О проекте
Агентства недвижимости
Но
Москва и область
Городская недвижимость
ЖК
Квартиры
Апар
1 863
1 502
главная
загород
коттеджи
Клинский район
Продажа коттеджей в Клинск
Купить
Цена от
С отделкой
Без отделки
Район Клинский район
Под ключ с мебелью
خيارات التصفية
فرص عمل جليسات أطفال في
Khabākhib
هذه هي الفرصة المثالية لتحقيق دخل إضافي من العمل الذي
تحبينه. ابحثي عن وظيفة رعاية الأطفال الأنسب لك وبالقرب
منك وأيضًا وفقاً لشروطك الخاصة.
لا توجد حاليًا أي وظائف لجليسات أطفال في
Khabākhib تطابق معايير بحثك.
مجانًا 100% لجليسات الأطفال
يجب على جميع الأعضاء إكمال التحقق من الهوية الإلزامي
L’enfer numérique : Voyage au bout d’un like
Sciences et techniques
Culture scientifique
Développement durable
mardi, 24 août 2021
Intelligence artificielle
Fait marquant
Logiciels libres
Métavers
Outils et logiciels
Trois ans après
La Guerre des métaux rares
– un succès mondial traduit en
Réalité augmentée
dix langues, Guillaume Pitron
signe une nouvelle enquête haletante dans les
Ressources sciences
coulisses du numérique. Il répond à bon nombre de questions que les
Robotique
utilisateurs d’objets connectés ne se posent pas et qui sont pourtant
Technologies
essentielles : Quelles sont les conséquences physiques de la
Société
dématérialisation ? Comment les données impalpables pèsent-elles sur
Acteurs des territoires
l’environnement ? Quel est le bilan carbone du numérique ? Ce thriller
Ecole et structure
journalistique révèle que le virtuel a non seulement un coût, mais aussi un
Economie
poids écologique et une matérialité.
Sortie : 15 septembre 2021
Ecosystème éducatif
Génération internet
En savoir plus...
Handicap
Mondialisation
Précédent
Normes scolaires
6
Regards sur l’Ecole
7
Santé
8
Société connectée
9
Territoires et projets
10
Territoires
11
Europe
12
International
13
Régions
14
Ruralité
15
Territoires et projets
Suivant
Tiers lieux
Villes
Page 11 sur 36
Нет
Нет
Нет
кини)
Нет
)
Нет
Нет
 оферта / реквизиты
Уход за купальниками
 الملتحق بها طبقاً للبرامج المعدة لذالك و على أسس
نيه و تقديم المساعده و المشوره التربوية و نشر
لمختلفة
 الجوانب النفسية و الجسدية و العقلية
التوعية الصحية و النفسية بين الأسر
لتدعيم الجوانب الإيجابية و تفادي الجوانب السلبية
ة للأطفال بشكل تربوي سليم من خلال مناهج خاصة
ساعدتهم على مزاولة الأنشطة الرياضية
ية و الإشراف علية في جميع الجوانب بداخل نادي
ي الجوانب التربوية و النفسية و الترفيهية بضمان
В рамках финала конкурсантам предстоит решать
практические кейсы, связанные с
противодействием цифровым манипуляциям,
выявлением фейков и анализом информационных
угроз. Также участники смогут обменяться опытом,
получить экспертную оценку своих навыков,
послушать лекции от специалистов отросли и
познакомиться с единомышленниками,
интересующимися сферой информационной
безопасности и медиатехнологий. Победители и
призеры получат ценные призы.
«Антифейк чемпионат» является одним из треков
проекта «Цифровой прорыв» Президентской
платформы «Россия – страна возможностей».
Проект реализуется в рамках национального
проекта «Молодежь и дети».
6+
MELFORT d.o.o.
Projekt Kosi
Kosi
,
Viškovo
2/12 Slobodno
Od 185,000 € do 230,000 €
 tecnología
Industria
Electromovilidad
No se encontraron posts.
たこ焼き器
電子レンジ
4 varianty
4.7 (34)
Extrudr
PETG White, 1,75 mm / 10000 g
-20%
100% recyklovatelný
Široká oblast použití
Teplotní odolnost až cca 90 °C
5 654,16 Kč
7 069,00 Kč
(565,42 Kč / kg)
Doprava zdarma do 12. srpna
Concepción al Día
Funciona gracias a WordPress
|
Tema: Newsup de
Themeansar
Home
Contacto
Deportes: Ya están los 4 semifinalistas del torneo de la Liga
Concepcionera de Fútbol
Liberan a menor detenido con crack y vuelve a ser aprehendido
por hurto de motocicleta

### How to complete this task
Tally the lines in the items above that contain the string "جميع", and give only that number.

### Reply to the task
2